▸ **To do**
Once you reach the line holding "assign f5 = x3;", write out that line and every later one exactly, ending with the last line of the data; write nothing else.

___ Supplied data ___

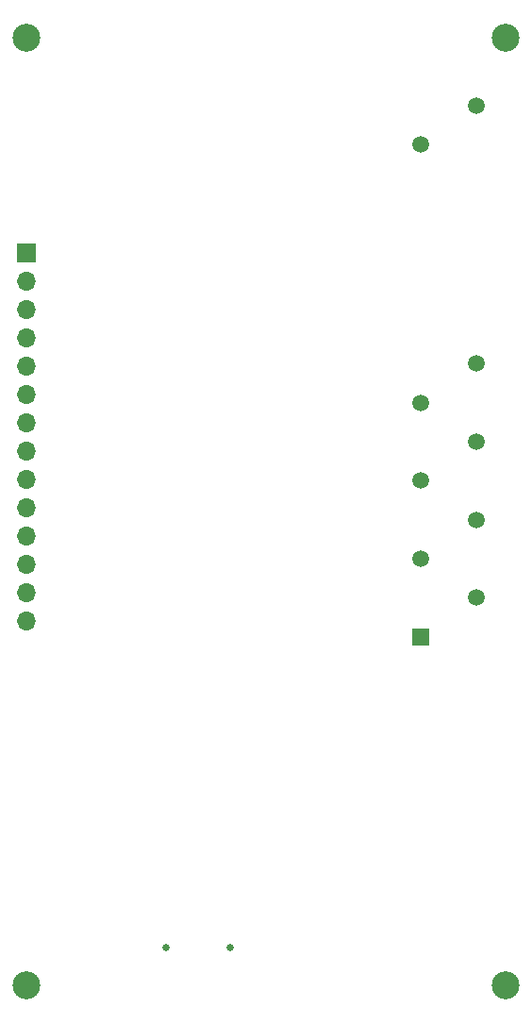
<source format=gbs>
%TF.GenerationSoftware,KiCad,Pcbnew,9.0.4*%
%TF.CreationDate,2025-08-31T12:14:26+02:00*%
%TF.ProjectId,tank_PCB,74616e6b-5f50-4434-922e-6b696361645f,rev?*%
%TF.SameCoordinates,Original*%
%TF.FileFunction,Soldermask,Bot*%
%TF.FilePolarity,Negative*%
%FSLAX46Y46*%
G04 Gerber Fmt 4.6, Leading zero omitted, Abs format (unit mm)*
G04 Created by KiCad (PCBNEW 9.0.4) date 2025-08-31 12:14:26*
%MOMM*%
%LPD*%
G01*
G04 APERTURE LIST*
%ADD10C,2.500000*%
%ADD11C,1.500000*%
%ADD12C,0.650000*%
%ADD13R,1.500000X1.500000*%
%ADD14R,1.700000X1.700000*%
%ADD15O,1.700000X1.700000*%
G04 APERTURE END LIST*
D10*
%TO.C,REF\u002A\u002A*%
X63000000Y-93000000D03*
%TD*%
%TO.C,REF\u002A\u002A*%
X63000000Y-178000000D03*
%TD*%
D11*
%TO.C,J2*%
X103400000Y-99050000D03*
X98400000Y-102550000D03*
%TD*%
D10*
%TO.C,REF\u002A\u002A*%
X106000000Y-178000000D03*
%TD*%
%TO.C,REF\u002A\u002A*%
X106000000Y-93000000D03*
%TD*%
D12*
%TO.C,J5*%
X75510000Y-174570000D03*
X81290000Y-174570000D03*
%TD*%
D13*
%TO.C,J3*%
X98400000Y-146700000D03*
D11*
X103400000Y-143200000D03*
X98400000Y-139700000D03*
X103400000Y-136200000D03*
X98400000Y-132700000D03*
X103400000Y-129200000D03*
X98400000Y-125700000D03*
X103400000Y-122200000D03*
%TD*%
D14*
%TO.C,J1*%
X63000000Y-112260000D03*
D15*
X63000000Y-114800000D03*
X63000000Y-117340000D03*
X63000000Y-119880000D03*
X63000000Y-122420000D03*
X63000000Y-124960000D03*
X63000000Y-127500000D03*
X63000000Y-130040000D03*
X63000000Y-132580000D03*
X63000000Y-135120000D03*
X63000000Y-137660000D03*
X63000000Y-140200000D03*
X63000000Y-142740000D03*
X63000000Y-145280000D03*
%TD*%
M02*

</source>
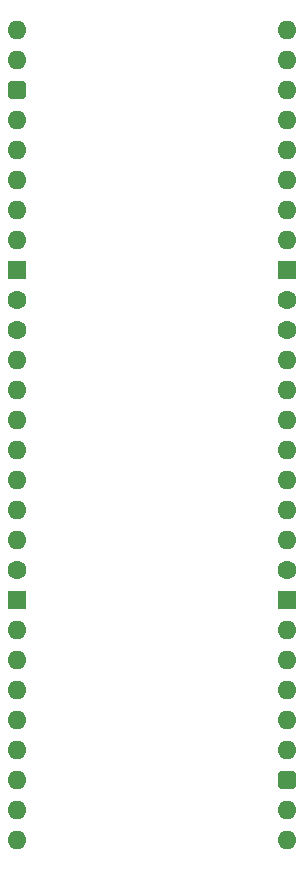
<source format=gbs>
%TF.GenerationSoftware,KiCad,Pcbnew,8.0.3*%
%TF.CreationDate,2024-06-15T20:23:45+02:00*%
%TF.ProjectId,VIA Control,56494120-436f-46e7-9472-6f6c2e6b6963,rev?*%
%TF.SameCoordinates,PX791ddc0PY4fefde0*%
%TF.FileFunction,Soldermask,Bot*%
%TF.FilePolarity,Negative*%
%FSLAX46Y46*%
G04 Gerber Fmt 4.6, Leading zero omitted, Abs format (unit mm)*
G04 Created by KiCad (PCBNEW 8.0.3) date 2024-06-15 20:23:45*
%MOMM*%
%LPD*%
G01*
G04 APERTURE LIST*
G04 Aperture macros list*
%AMRoundRect*
0 Rectangle with rounded corners*
0 $1 Rounding radius*
0 $2 $3 $4 $5 $6 $7 $8 $9 X,Y pos of 4 corners*
0 Add a 4 corners polygon primitive as box body*
4,1,4,$2,$3,$4,$5,$6,$7,$8,$9,$2,$3,0*
0 Add four circle primitives for the rounded corners*
1,1,$1+$1,$2,$3*
1,1,$1+$1,$4,$5*
1,1,$1+$1,$6,$7*
1,1,$1+$1,$8,$9*
0 Add four rect primitives between the rounded corners*
20,1,$1+$1,$2,$3,$4,$5,0*
20,1,$1+$1,$4,$5,$6,$7,0*
20,1,$1+$1,$6,$7,$8,$9,0*
20,1,$1+$1,$8,$9,$2,$3,0*%
G04 Aperture macros list end*
%ADD10O,1.600000X1.600000*%
%ADD11RoundRect,0.400000X-0.400000X-0.400000X0.400000X-0.400000X0.400000X0.400000X-0.400000X0.400000X0*%
%ADD12R,1.600000X1.600000*%
%ADD13C,1.600000*%
G04 APERTURE END LIST*
D10*
%TO.C,J3*%
X0Y0D03*
X0Y-2540000D03*
D11*
X0Y-5080000D03*
D10*
X0Y-7620000D03*
X0Y-10160000D03*
X0Y-12700000D03*
X0Y-15240000D03*
X0Y-17780000D03*
D12*
X0Y-20320000D03*
D13*
X0Y-22860000D03*
X0Y-25400000D03*
D10*
X0Y-27940000D03*
X0Y-30480000D03*
X0Y-33020000D03*
X0Y-35560000D03*
X0Y-38100000D03*
X0Y-40640000D03*
X0Y-43180000D03*
D13*
X0Y-45720000D03*
D12*
X0Y-48260000D03*
D10*
X0Y-50800000D03*
X0Y-53340000D03*
X0Y-55880000D03*
X0Y-58420000D03*
X0Y-60960000D03*
X0Y-63500000D03*
X0Y-66040000D03*
X0Y-68580000D03*
X22860000Y-68580000D03*
X22860000Y-66040000D03*
D11*
X22860000Y-63500000D03*
D10*
X22860000Y-60960000D03*
X22860000Y-58420000D03*
X22860000Y-55880000D03*
X22860000Y-53340000D03*
X22860000Y-50800000D03*
D12*
X22860000Y-48260000D03*
D13*
X22860000Y-45720000D03*
D10*
X22860000Y-43180000D03*
X22860000Y-40640000D03*
X22860000Y-38100000D03*
X22860000Y-35560000D03*
X22860000Y-33020000D03*
X22860000Y-30480000D03*
X22860000Y-27940000D03*
D13*
X22860000Y-25400000D03*
X22860000Y-22860000D03*
D12*
X22860000Y-20320000D03*
D10*
X22860000Y-17780000D03*
X22860000Y-15240000D03*
X22860000Y-12700000D03*
X22860000Y-10160000D03*
X22860000Y-7620000D03*
X22860000Y-5080000D03*
X22860000Y-2540000D03*
X22860000Y0D03*
%TD*%
M02*

</source>
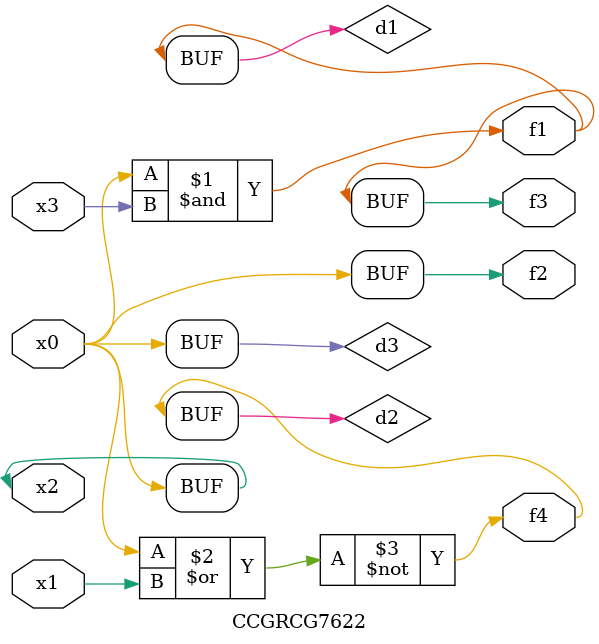
<source format=v>
module CCGRCG7622(
	input x0, x1, x2, x3,
	output f1, f2, f3, f4
);

	wire d1, d2, d3;

	and (d1, x2, x3);
	nor (d2, x0, x1);
	buf (d3, x0, x2);
	assign f1 = d1;
	assign f2 = d3;
	assign f3 = d1;
	assign f4 = d2;
endmodule

</source>
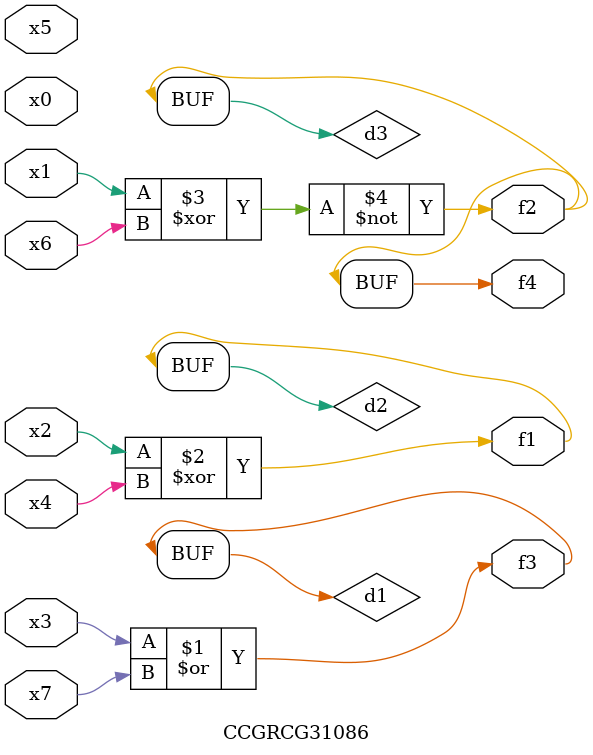
<source format=v>
module CCGRCG31086(
	input x0, x1, x2, x3, x4, x5, x6, x7,
	output f1, f2, f3, f4
);

	wire d1, d2, d3;

	or (d1, x3, x7);
	xor (d2, x2, x4);
	xnor (d3, x1, x6);
	assign f1 = d2;
	assign f2 = d3;
	assign f3 = d1;
	assign f4 = d3;
endmodule

</source>
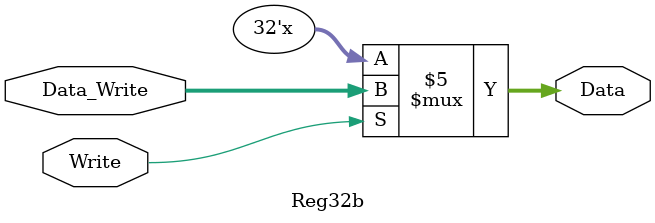
<source format=v>
/*
	K Rahul Reddy	17CO119
	Sushruth V	17CO148
	25 October 2018

*/

module Reg32b (input [31:0] Data_Write , input Write, output reg [31:0] Data);
    
    initial begin
        Data <= 32'b00000000000000000000000000000000;
    end

    always @ (Write or Data_Write) begin
        if (Write == 1'b1)
            Data <= Data_Write;
        else
            Data <= Data;
    end
endmodule
</source>
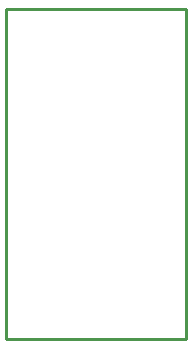
<source format=gbr>
G04 EAGLE Gerber RS-274X export*
G75*
%MOMM*%
%FSLAX34Y34*%
%LPD*%
%IN*%
%IPPOS*%
%AMOC8*
5,1,8,0,0,1.08239X$1,22.5*%
G01*
%ADD10C,0.254000*%


D10*
X0Y0D02*
X152400Y0D01*
X152400Y279400D01*
X0Y279400D01*
X0Y0D01*
M02*

</source>
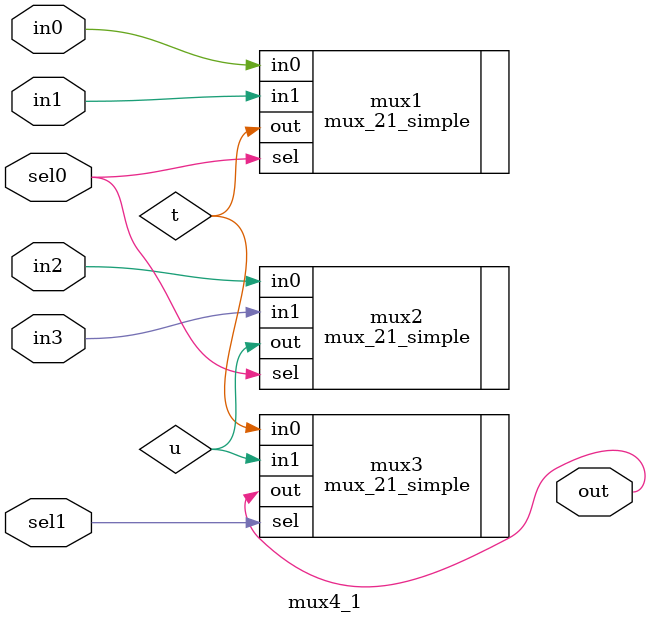
<source format=v>
`timescale 1ns / 1ps
module mux4_1(in0,in1,in2,in3,sel0, sel1, out);
input in0,in1,in2,in3,sel0,sel1;

output out;

  
wire t,u ;



mux_21_simple mux1 (
.in0(in0),
.in1(in1),
.sel(sel0),
.out(t));

  

mux_21_simple mux2 (
.in0(in2),
.in1(in3),
.sel(sel0),
.out(u));

  

mux_21_simple mux3 (
.in0(t),
.in1(u),
.sel(sel1),
.out(out));

  

  

endmodule
  


</source>
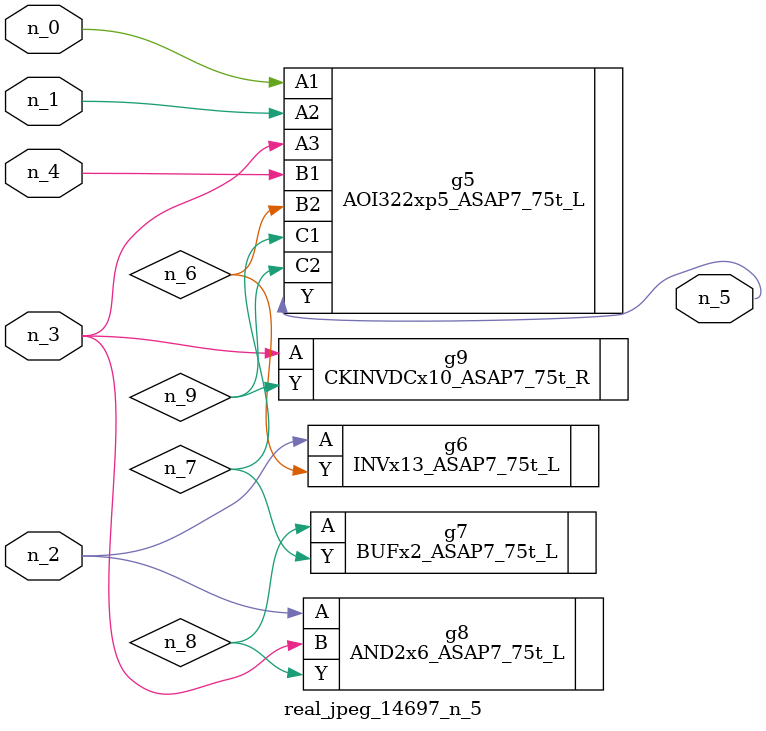
<source format=v>
module real_jpeg_14697_n_5 (n_4, n_0, n_1, n_2, n_3, n_5);

input n_4;
input n_0;
input n_1;
input n_2;
input n_3;

output n_5;

wire n_8;
wire n_6;
wire n_7;
wire n_9;

AOI322xp5_ASAP7_75t_L g5 ( 
.A1(n_0),
.A2(n_1),
.A3(n_3),
.B1(n_4),
.B2(n_6),
.C1(n_7),
.C2(n_9),
.Y(n_5)
);

INVx13_ASAP7_75t_L g6 ( 
.A(n_2),
.Y(n_6)
);

AND2x6_ASAP7_75t_L g8 ( 
.A(n_2),
.B(n_3),
.Y(n_8)
);

CKINVDCx10_ASAP7_75t_R g9 ( 
.A(n_3),
.Y(n_9)
);

BUFx2_ASAP7_75t_L g7 ( 
.A(n_8),
.Y(n_7)
);


endmodule
</source>
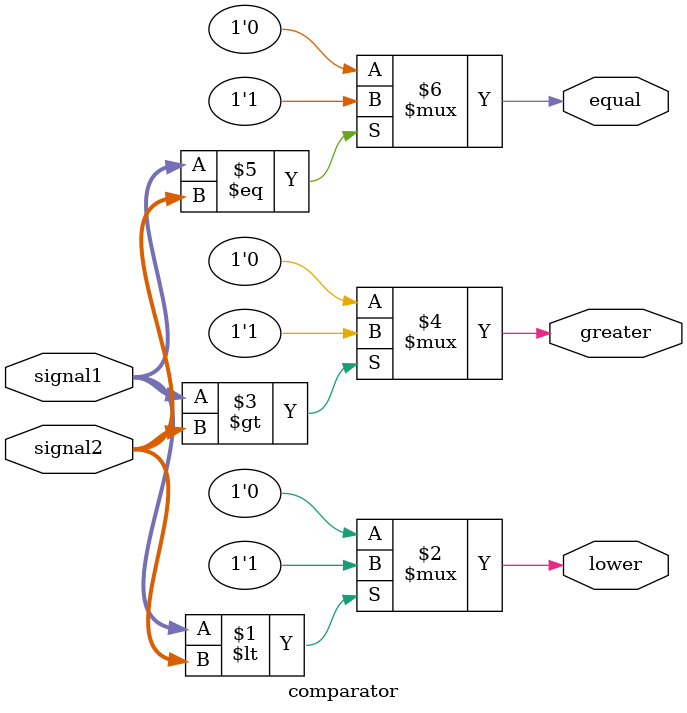
<source format=sv>
/*
Comparator Module

Inputs:
    signal1: First signal to compare
    signal2: Second signal to compare

Outputs:
    equal: indicate if signals are equal
*/
module comparator(input [9:0] signal1, signal2,
                  output logic lower, greater, equal);

assign lower   = signal1 < signal2 ? 1'b1 : 1'b0;
assign greater = signal1 > signal2 ? 1'b1 : 1'b0;
assign equal   = signal1 == signal2 ? 1'b1 : 1'b0;

endmodule // comparator

</source>
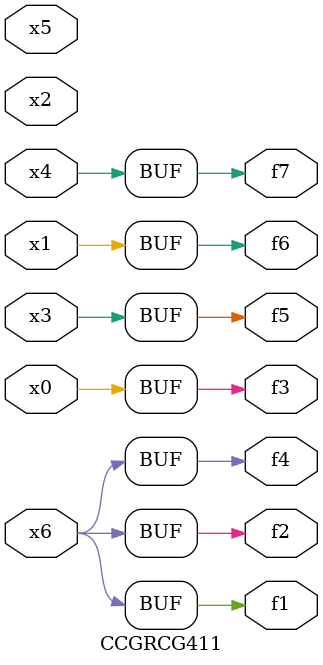
<source format=v>
module CCGRCG411(
	input x0, x1, x2, x3, x4, x5, x6,
	output f1, f2, f3, f4, f5, f6, f7
);
	assign f1 = x6;
	assign f2 = x6;
	assign f3 = x0;
	assign f4 = x6;
	assign f5 = x3;
	assign f6 = x1;
	assign f7 = x4;
endmodule

</source>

___

▸ **Problem solution**
	assign f5 = x3;
	assign f6 = x1;
	assign f7 = x4;
endmodule

</source>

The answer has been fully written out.